Production time is a life lesson in economics, that is to say, the allocation of scare resources. We are a versatile group and so everybody pitches in at crunch time. Lillian will write a caption. I will lay out a couple of department pages. Cindy runs out to take a photo. Teri keeps it all in some semblance of order. In calmer times, I do what I can to fill in gaps of human resources. I invest an afternoon in dealing with MS Word and Excel files to imbue a sense of order.

Circulation: 22,000 – 16,000 to 17,000 are mailed

Frequency: Twice a year (Spring and Fall)

Pages per issue: 32, with gusts up to 40

Budget: Ideation exits on air. There is no visible means of support and the magazine has no budget as such. I solicit (and am grateful for) contributions from academic officers to pay for printing and postage. I have commitments for another issue, the fourth – but beyond that, I’ll have to see.

Cost per issue: $13,295, unit cost: $.60.

Economies: Even in using a web press, it makes sense to think about a magazine in terms of 16-pages signatures – therefore, 32 pages is the “standard” Ideation. We did a 40 pager only after bidding it out at 32 pages and getting assurances from the winning bidder that we could afford it and we could afford it ONLY because we had a little carryover from a previous issue that escaped notice of the bean-counters.

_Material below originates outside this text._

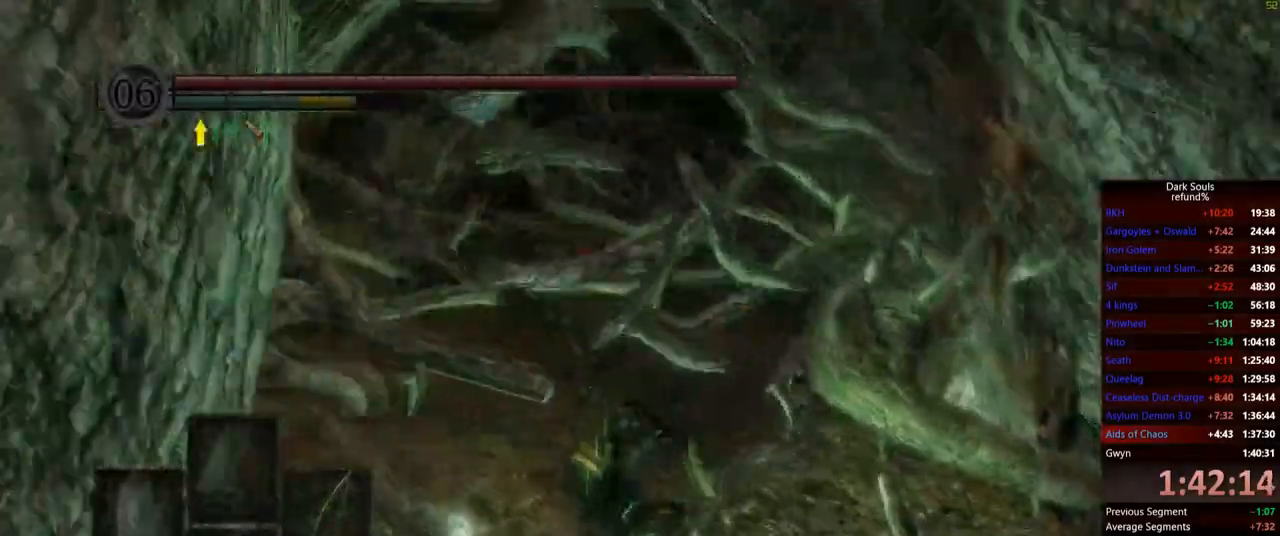
{"buttons": [], "left_stick": "up", "right_stick": "center", "events": [[50, "right_stick", "center"], [350, "B", "down"], [484, "B", "up"]]}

We also know that nothing drives up the cost like a cover printed on different-weight stock, so we always self-cover. We ask questions about “house” paper stocks and are always happy to save money for the college and Commonwealth by opting for a good house sheet.

Cost for mailing: We can mail a copy to more than 16,000 of the college’s stakeholders for around 90 cents each. This includes printing/postage/handling. Also includes purging of duplicates from the 18 Excel files that we use to make the list. Self-covered text weight format reduces mailing costs. Also, the time spent in compiling and parsing Excel lists of recipients pays off in lower mailing costs, because the more work done for the Post Office, the less you are charged.

Response/results: Please understand the issue enclosed is only the third Ideation produced. I believe through story selection and careful development and execution of concepts, we’ve done a good job of meeting our goals centering around what to depict. For instance, people love bird stories and I’ve managed to have one in each issue so far. I’ve also made a point to emphasize projects that involve undergraduate researchers, as well.

Is it working? Results are building, but the response has been good. Since we began the magazine, undergraduate admission has recorded two back-to-back record years of applications. How much credit should go to the magazine? Who knows? Ideation is not really devoted to alumni affairs or fundraising, but alumni (particularly major donors) are enthusiastic – they write and send e-mail saying so. Even so, Ideation production continues to be a juggling act and we’re not sure how long we can keep the balls in the air.